Antoine Robitaille Jeudi, 20 mai 2021 05:00
Christian Dubé a relancé et nourri mardi un débat sur l’état d’urgence sanitaire que le gouvernement aurait voulu éviter.
L’ancien président du Conseil du trésor et maintenant ministre de la Santé a déclaré qu’il souhaitait maintenir cet état d’exception, où Québec peut gouverner par décrets, jusqu’à la signature d’une entente avec les syndicats d’employés de l’État.
Les réponses ont été cinglantes. Gabriel Nadeau-Dubois de Québec solidaire s’est dit « estomaqué » par ces déclarations, jugeant « irresponsable et dangereux d’instrumentaliser l’état d’urgence sanitaire pour mettre la pression sur les syndicats dans un contexte de négociation ».

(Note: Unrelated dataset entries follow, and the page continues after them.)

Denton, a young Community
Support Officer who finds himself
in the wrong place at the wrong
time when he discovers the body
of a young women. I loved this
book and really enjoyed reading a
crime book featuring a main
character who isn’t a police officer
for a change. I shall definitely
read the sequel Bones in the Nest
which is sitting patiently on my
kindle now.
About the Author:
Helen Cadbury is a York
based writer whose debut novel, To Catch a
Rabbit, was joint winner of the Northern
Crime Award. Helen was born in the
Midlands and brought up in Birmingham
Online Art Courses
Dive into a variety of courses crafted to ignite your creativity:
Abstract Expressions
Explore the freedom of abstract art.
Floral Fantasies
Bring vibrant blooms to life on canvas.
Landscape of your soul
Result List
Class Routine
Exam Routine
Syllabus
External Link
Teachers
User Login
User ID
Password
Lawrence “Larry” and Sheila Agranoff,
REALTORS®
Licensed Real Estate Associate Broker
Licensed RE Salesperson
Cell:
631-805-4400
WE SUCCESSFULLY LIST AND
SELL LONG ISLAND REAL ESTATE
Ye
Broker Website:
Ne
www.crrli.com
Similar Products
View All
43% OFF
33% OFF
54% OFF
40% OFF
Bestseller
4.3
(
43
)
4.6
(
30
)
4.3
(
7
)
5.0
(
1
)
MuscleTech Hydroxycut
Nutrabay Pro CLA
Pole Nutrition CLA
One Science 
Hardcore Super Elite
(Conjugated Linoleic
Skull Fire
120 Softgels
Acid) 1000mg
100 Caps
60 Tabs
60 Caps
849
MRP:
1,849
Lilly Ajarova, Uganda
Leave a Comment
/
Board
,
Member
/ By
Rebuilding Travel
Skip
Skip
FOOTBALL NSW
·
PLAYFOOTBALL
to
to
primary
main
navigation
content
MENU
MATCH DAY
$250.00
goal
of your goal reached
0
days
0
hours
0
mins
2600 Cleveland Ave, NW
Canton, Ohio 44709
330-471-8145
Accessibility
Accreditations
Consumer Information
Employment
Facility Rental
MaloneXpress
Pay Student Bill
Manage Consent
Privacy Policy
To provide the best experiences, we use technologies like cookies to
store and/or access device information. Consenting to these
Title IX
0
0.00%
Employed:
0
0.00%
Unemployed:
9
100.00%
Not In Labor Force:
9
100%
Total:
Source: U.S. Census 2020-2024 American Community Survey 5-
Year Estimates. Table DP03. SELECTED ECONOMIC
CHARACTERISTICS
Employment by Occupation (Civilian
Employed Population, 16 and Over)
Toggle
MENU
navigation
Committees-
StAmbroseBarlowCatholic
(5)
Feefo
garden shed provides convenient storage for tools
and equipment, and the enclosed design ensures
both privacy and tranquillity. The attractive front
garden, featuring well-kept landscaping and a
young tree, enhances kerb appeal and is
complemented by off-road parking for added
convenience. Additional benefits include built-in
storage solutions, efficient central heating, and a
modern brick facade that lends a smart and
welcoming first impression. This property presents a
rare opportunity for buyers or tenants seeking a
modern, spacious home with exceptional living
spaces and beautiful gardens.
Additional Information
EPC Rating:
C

Les réactions des autres partis d’opposition et des syndicats furent à l’avenant. Hier matin, le ministre a cru bon de s’amender, rectifier le tir : « Vraisemblablement, je me suis mal exprimé. L’urgence sanitaire n’a aucun lien avec la négo. » Il poursuivait pourtant en soulignant que cette situation exceptionnelle avait permis des mesures temporaires liées à des conditions de travail.
Des primes au personnel ; l’embauche de vaccinateurs ; l’instauration rapide de la télémédecine. Puis, il ajouta : « Dès que la pandémie sera derrière nous, l’urgence sanitaire ne sera plus nécessaire. »
Anglade
À la mi-avril, la cheffe libérale, Dominique Anglade, avait échoué à faire décoller un débat sur l’état d’urgence sanitaire.
Elle soulignait que la Loi sur la santé publique, certes, permettait au gouvernement seul de renouveler aux 10 jours l’état d’urgence. « L’esprit de la loi », martela-t-elle, lui imposait cependant de demander à l’Assemblée nationale son assentiment. S’il le faisait aux 30 jours plutôt qu’aux 10, il n’aurait d’ailleurs pas eu le choix légalement. Anglade en faisait une affaire de « transparence ».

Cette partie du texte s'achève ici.